I look over at her. ‘This isn’t your fault,’ I tell her, my tone more aggressive than I’d been aiming for.
She has turned her head away and is staring out the window, her knees drawn up on to the seat. I feel like punching the wheel all of a sudden.
‘Look, I’m sure she’s fine,’ I tell her. ‘She does this sometimes, doesn’t pick up. I just need to make sure she’s OK. And also . . .’ I break
off, realising I’m not quite ready to tell her everything. ‘I . . . er . . . I have more equipment there,’ I say, ‘some old laptops, bits and pieces. I need them. We need to
get back online.’
Nic turns to face me and I see the tears glistening in her eyes. I’m struck by just how worn out she looks. ‘Do you want me to drive?’ she asks, surprising me.
I shake my head. ‘No, it’s OK. But thanks,’ I add.
She turns away again, staring out at the snow-draped woods that now line the road on both sides.
‘Did you grow up around here?’ she asks after a few moments of silence.
‘From when I was eight,’ I tell her. ‘Detroit before then.’
She tips her head and I feel her watching me out the corner of her eye even as I keep my own gaze fixed firmly on the road. Now we’ve turned off the highway the roads are icier. My desire
to put my foot to the floor is tempered by having seen what black ice can do to a car and the people in it.
‘Where are your parents?’ she asks, wiping the smile straight off my face.
Damn. I should have known that was coming and prepared an answer. ‘Never knew my dad,’ I say, glad to have the road to concentrate on. ‘And my mom died when I was eight.’
Usually I shake off the question about my parents with a
They live in Hawaii
. It’s easier to lie. So why’d I tell Nic the truth?
‘Oh God, I’m sorry,’ she says, biting her lip.
I shake my head. ‘Don’t be. It wasn’t your fault.’
‘What happened?’ she asks in a quiet voice before she blurts, ‘I mean, sorry, you don’t have to tell me.’
‘She was an addict. She overdosed. Heroin.’
Beside me, I feel Nic shrink backwards into the seat. It’s a reaction I’ve experienced a few times and the reason I no longer tell anyone the truth. People treat you as though
you’re an addict too, by association, or are in some way contagious. My fingers grip the wheel tighter and without thinking my foot stamps down on the gas. Suddenly I feel a hand on my arm
and glance down. Nic’s fingers rest on my wrist. I look over at her.
‘I’m sorry,’ she says again and I can tell that she means it.
My foot eases off the gas and I nod, distracted by the feeling of her fingers on my skin and then, when she moves her hand, by the loss of the feeling.
Of all the people in the world I guess Nic Preston would understand loss and all the mixed emotions of guilt and anger that go with it.
‘Do you have any brothers or sisters?’ she asks next.
I take a deep breath. Goddamn. My family history isn’t something I readily share with people. I’ve never told anyone all the gory details. Not even Maggie.
‘I had a brother,’ I find myself saying, almost to my surprise.

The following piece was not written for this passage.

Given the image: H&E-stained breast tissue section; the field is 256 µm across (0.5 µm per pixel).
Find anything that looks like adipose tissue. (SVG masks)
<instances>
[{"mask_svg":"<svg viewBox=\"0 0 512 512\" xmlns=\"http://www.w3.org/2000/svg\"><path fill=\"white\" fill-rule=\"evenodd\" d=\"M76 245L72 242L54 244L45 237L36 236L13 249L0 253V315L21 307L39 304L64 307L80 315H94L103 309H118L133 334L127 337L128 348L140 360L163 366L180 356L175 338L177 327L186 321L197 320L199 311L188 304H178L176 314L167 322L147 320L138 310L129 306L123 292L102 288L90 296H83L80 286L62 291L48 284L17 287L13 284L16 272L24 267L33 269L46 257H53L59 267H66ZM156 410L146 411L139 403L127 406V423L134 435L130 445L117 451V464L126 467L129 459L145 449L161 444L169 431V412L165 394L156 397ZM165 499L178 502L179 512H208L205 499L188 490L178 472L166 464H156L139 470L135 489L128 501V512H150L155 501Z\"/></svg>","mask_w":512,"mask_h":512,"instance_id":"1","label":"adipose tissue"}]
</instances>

Nic falls quiet, probably musing on my use of the past tense.
‘He died a few years ago,’ I add.
Nic turns her head away from me and for a moment I think I’ve gone too far; I mean, it feels like I’m turning it into a competition – who’s had the shittiest luck and
lost the most family members? That wasn’t my intention.
‘He was an addict too, like my mum. He died in a car accident. He was over the limit. Wrapped his car around a tree.’ Why am I telling her all this? I need to shut up.

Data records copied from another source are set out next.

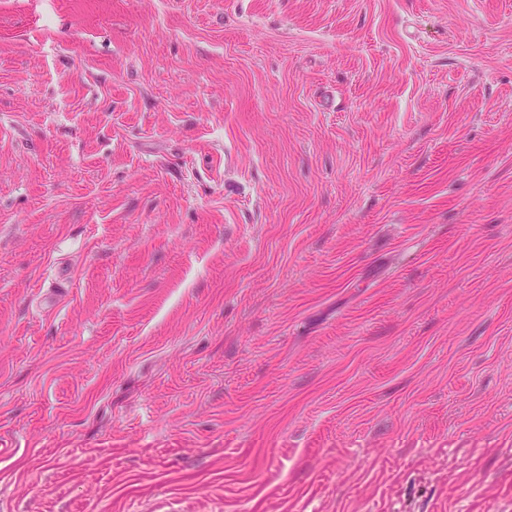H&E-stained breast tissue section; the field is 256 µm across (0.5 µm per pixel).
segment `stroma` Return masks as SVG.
<instances>
[{
  "mask_svg": "<svg viewBox=\"0 0 512 512\" xmlns=\"http://www.w3.org/2000/svg\"><path fill=\"white\" fill-rule=\"evenodd\" d=\"M0 512H512V0H0Z\"/></svg>",
  "mask_w": 512,
  "mask_h": 512,
  "instance_id": "35a3bbf8",
  "label": "stroma"
}]
</instances>
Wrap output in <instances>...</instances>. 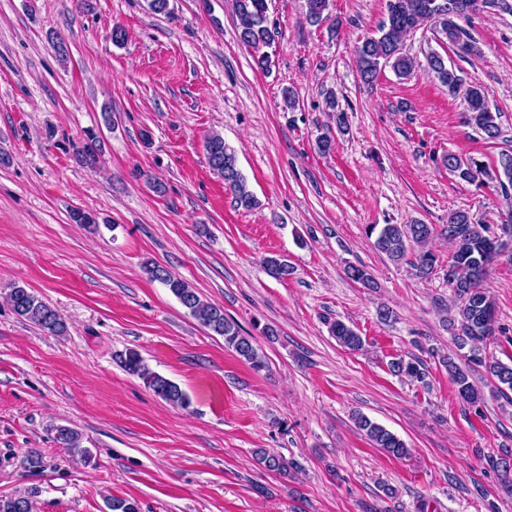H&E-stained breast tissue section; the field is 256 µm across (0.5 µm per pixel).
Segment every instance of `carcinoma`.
<instances>
[{"mask_svg": "<svg viewBox=\"0 0 512 512\" xmlns=\"http://www.w3.org/2000/svg\"><path fill=\"white\" fill-rule=\"evenodd\" d=\"M237 18L239 42L259 52L255 63L261 70L267 69L269 55L260 52L271 42L268 28V0H233ZM329 0H306V20L313 26L326 22L329 18ZM512 12L508 0H388L387 18L377 28V33L365 38L355 47L358 72L366 84L373 83L382 69L389 67L399 77L410 76L415 69L413 57L404 51L406 37L428 24L457 48L461 56L479 55L481 49L470 33L461 27L457 20L480 10ZM428 74L448 89L451 95L457 94L464 81L457 71L448 66L445 58L436 51L426 56ZM465 101L468 106L467 121L487 138L496 139L500 135L498 119L500 113L488 106L484 90L478 85L466 87ZM326 107L333 112L336 128L340 132L348 129V116L339 109L334 93L326 97ZM206 157L210 170L224 180V187L232 194L239 208L249 210L256 205L253 193L237 166L234 150L224 142L217 132L206 139ZM101 145L97 136L86 134V140L76 152L77 162L94 168L100 162ZM448 172L460 180L473 184L489 179L498 184L504 195L512 191V153H503L497 169L490 171L483 162L474 158L466 160L455 154L443 157ZM69 220L85 228L98 226L96 217L81 209L74 208ZM369 233L376 234L374 248L384 254L393 264L410 266L413 275L420 279L429 278L438 266L436 254L427 244L438 233L453 245V254L448 259V270L444 281L453 294L454 315L448 319V326L454 330L453 341L456 351L442 359L448 376L457 387L460 398L472 407L483 403V393L470 380L467 369L461 366L465 361L481 366L495 380L499 393L512 391V356L509 362L495 357L493 349L512 347V336L502 334L497 325L495 302L486 287L489 272L497 258L505 253L512 254V213L507 225L502 227V235L491 232L488 225L481 223L466 210L448 214V223L435 228L431 224L412 222L410 224L372 225ZM268 273L275 279L284 280L293 274V267L277 258L265 260ZM144 273L152 281L164 285L176 297L188 313L205 328L224 337V345L250 368L259 373L268 369V364L253 336L243 333L239 325L224 315V309L203 300L200 293L188 281L163 270L153 261L143 266ZM347 276L366 288L376 287L372 275L362 266L351 265ZM9 301L14 312L44 331L61 334L65 324L58 313L41 297L28 288L15 286L9 293ZM330 335L339 346L349 351L363 349L364 340L354 329L341 321L330 325ZM125 371L141 379L144 385L157 397L174 407L188 409L191 400L181 387L148 368L138 351L130 349L121 359ZM389 371L400 378L426 384V372L422 362L402 356L389 362ZM358 430L364 433L372 445L395 458H404L410 450L407 443L396 433L373 421L361 412L353 414ZM54 441L70 454L88 463L92 451L82 445L81 434L68 426L53 428ZM255 457L262 469L285 476L288 464L282 455L260 448ZM489 465L498 472L502 490L512 496V453L505 450L497 457L488 458ZM39 489L27 487L8 496H0V512H34Z\"/></svg>", "mask_w": 512, "mask_h": 512, "instance_id": "obj_1", "label": "carcinoma"}]
</instances>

Nic lets out a long exhalation. I can guess what she’s thinking – if they were both addicts, then surely I am too? That it must run in the family – a weakness, a bad gene.

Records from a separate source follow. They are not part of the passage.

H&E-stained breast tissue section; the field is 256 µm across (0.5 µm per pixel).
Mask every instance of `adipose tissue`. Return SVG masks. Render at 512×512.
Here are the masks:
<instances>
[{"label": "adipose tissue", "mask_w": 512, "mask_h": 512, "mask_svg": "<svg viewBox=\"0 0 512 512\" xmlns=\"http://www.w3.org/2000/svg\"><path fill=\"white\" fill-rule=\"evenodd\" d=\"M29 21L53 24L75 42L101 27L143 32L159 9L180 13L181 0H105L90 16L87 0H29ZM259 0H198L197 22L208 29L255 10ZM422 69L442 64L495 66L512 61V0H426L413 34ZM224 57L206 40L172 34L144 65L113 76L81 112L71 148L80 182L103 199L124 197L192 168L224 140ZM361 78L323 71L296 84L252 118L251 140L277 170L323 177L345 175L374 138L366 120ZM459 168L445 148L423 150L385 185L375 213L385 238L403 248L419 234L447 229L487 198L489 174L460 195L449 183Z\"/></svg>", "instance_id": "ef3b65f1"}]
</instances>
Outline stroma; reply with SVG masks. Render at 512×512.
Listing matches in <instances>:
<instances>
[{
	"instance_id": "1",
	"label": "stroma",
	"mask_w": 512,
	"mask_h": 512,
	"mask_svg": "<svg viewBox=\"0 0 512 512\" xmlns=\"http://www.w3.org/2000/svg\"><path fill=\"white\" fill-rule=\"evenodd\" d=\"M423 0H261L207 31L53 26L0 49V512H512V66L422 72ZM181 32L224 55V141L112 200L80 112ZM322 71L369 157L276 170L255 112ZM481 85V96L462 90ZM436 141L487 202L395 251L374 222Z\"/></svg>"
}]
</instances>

Suddenly I know why I’m telling her everything. My subconscious is trying to find a way to let her know I’m not good enough, to admit the worst stuff about me so she knows not to get
too close. It’s also why I only ever have one-night flings with girls. To avoid having to have this conversation at some point down the line.
‘Sometimes,’ Nic says, ‘you get so wrapped up in your own grief that you forget other people are also hurting and dealing with terrible things.’